Set of tasks ::
a) Using the study abstract on a single screening question for problem drinking, explain in one to three sentences why the researchers conclude that the question is useful for spotting problem drinking.
b) In the study abstract on a single screening question for problem drinking, what share of the interviewed patients had a past-year alcohol use disorder?
c) Reproduce the part of the study abstract on a single screening question for problem drinking that begins at the words "Objective: The researchers" and stops after the words "Diagnostic Interview Schedule).".

Objective: The researchers hoped to confirm the sensitivity and specificity of a single screening question for problem drinking: "When was the last time you had more than X drinks in 1 day?", where X=4 for women and X=5 for men.
Study design: Cross-sectional study.
Population: Adult patients presenting to 3 emergency departments in Boone County, Missouri, for care within 48 hours of an injury.
Outcomes measured: The answers to the question were coded as never, more than 12 months ago, 3 to 12 months ago, and within the past 3 months. Problematic drinking was defined as either hazardous drinking (identified by a 29-day retrospective interview) or a past-year alcohol use disorder (defined by questions from the Diagnostic Interview Schedule).
Results: There was a 70% participation rate. Of 2517 interviewed patients: 29% were hazardous drinkers; 20% had a past-year alcohol use disorder; and 35% had either or both. Considering "within the last 3 months" as positive, the sensitivity of the single question was 86%, and the specificity was 86%. In men (n=1432), sensitivity and specificity were 88% and 81%; in women, 83% and 91%. Using the 4 answer options for the question, the area under the receiver-operating characteristic curve was 0.90. Controlling for age, sex, tobacco use, injury severity, and breath alcohol level in logistic regression models changed the findings minimally.
Conclusions: A single question about the last episode of heavy drinking has clinically useful sensitivity and specificity in detecting hazardous drinking and alcohol use disorders.

Data ::
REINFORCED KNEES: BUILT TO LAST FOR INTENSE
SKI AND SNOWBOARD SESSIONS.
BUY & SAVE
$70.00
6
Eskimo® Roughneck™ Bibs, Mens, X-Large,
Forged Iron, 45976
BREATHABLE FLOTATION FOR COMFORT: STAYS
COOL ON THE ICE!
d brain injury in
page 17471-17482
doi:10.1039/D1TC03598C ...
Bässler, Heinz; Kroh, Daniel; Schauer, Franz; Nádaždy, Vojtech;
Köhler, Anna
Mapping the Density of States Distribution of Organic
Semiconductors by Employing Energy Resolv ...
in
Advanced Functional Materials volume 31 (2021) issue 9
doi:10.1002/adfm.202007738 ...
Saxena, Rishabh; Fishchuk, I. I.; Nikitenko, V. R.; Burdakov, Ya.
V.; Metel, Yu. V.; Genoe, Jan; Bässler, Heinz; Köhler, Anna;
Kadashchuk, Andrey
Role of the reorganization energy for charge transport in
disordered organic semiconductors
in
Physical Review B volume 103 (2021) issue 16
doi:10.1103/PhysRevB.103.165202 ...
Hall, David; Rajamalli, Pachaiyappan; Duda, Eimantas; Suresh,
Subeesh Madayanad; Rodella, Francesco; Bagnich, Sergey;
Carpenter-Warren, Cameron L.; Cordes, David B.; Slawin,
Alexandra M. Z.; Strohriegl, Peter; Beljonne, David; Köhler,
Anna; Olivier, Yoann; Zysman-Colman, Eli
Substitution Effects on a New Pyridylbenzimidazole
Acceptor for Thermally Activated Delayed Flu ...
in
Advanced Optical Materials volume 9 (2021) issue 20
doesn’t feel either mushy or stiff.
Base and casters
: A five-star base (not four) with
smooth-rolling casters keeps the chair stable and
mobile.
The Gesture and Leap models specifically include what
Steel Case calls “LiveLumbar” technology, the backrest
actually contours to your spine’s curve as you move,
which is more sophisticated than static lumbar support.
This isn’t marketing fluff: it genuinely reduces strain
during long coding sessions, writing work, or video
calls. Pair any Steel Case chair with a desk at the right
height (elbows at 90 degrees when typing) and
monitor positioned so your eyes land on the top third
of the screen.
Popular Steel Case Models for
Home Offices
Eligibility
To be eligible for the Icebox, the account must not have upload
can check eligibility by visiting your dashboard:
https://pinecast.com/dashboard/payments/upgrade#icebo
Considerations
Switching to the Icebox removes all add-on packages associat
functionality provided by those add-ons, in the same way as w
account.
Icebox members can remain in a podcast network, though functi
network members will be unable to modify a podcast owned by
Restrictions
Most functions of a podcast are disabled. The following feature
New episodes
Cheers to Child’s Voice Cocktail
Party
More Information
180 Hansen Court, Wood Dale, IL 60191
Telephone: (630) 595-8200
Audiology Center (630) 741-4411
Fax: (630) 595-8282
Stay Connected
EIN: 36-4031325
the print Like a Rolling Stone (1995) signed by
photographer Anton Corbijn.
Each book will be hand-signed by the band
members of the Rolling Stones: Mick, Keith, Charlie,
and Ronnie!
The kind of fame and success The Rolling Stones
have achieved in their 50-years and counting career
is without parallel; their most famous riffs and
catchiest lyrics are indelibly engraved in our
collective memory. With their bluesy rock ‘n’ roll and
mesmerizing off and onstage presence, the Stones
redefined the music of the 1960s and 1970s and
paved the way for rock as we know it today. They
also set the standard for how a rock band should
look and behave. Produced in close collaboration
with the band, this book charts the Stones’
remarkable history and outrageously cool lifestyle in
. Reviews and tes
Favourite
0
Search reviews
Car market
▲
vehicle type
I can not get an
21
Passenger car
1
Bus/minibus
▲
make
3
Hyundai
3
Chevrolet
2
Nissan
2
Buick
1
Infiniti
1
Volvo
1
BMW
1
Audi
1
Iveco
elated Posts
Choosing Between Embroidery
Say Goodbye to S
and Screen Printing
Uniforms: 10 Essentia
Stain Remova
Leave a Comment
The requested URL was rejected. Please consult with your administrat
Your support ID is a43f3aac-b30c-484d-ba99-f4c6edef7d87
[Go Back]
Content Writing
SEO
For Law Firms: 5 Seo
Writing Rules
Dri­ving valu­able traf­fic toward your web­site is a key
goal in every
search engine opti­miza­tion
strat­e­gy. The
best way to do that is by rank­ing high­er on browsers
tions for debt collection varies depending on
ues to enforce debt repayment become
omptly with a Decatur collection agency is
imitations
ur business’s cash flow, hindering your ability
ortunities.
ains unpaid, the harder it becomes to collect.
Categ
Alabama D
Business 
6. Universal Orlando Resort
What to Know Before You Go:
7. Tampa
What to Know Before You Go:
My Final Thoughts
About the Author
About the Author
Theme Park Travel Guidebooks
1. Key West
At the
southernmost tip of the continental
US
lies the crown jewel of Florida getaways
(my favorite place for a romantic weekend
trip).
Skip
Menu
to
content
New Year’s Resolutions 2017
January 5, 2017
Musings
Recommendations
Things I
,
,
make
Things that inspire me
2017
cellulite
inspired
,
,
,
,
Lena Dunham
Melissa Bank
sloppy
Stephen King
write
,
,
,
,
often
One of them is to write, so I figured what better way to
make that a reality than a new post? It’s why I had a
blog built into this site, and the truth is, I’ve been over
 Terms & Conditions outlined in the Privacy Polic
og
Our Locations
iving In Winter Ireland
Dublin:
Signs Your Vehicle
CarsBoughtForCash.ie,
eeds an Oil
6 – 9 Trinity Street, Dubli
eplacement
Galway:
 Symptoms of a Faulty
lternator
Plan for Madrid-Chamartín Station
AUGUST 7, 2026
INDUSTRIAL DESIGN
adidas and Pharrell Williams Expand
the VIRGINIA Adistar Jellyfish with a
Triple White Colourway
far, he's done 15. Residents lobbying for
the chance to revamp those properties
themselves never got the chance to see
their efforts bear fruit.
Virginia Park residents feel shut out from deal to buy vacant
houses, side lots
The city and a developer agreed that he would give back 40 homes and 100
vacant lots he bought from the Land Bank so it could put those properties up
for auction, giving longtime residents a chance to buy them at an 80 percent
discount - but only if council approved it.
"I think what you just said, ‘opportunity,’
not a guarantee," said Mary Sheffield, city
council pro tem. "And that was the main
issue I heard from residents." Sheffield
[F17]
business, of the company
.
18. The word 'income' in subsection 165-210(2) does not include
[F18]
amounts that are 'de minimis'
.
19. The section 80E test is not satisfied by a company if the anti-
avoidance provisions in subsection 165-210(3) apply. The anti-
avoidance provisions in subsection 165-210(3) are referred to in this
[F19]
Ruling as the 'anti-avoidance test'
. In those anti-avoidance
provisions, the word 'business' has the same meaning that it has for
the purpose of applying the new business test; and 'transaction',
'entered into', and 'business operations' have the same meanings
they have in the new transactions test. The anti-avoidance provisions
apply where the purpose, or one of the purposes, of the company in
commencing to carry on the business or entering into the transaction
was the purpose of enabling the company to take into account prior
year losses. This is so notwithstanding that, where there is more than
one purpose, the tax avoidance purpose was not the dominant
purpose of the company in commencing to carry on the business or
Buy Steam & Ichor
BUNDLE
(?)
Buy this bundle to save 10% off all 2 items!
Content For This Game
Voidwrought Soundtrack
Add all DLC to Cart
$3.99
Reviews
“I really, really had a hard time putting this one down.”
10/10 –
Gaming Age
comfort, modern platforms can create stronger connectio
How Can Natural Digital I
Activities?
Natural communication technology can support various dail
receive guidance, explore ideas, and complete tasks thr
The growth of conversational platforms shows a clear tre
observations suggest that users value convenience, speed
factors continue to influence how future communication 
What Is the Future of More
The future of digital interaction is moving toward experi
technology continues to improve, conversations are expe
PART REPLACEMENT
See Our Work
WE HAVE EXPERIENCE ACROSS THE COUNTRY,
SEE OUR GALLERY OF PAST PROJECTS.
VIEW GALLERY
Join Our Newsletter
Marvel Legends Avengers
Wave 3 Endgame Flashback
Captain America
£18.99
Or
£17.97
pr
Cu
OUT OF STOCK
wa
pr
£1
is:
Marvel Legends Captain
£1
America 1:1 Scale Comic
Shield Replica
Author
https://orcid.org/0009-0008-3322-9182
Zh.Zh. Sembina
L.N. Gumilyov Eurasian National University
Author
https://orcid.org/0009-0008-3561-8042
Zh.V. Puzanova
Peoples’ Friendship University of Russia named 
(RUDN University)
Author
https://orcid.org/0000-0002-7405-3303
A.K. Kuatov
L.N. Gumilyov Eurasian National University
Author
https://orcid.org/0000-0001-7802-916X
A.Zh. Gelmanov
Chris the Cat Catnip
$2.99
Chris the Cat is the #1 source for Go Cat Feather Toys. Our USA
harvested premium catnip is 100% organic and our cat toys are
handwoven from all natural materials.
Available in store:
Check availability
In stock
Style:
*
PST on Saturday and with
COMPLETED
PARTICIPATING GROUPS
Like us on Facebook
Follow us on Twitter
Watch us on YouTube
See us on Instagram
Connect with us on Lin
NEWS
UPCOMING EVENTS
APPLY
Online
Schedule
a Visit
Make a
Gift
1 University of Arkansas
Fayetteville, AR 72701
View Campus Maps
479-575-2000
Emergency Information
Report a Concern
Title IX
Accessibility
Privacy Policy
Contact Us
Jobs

Answers for the exercise ::
a) When an answer of "within the last 3 months" counted as positive, the question found problem drinkers with 86% sensitivity and 86% specificity, which the researchers judged clinically useful. Taking age, sex, tobacco use, injury severity, and breath alcohol level into account changed these findings only slightly.

b) 20%

c)
Objective: The researchers hoped to confirm the sensitivity and specificity of a single screening question for problem drinking: "When was the last time you had more than X drinks in 1 day?", where X=4 for women and X=5 for men.
Study design: Cross-sectional study.
Population: Adult patients presenting to 3 emergency departments in Boone County, Missouri, for care within 48 hours of an injury.
Outcomes measured: The answers to the question were coded as never, more than 12 months ago, 3 to 12 months ago, and within the past 3 months. Problematic drinking was defined as either hazardous drinking (identified by a 29-day retrospective interview) or a past-year alcohol use disorder (defined by questions from the Diagnostic Interview Schedule).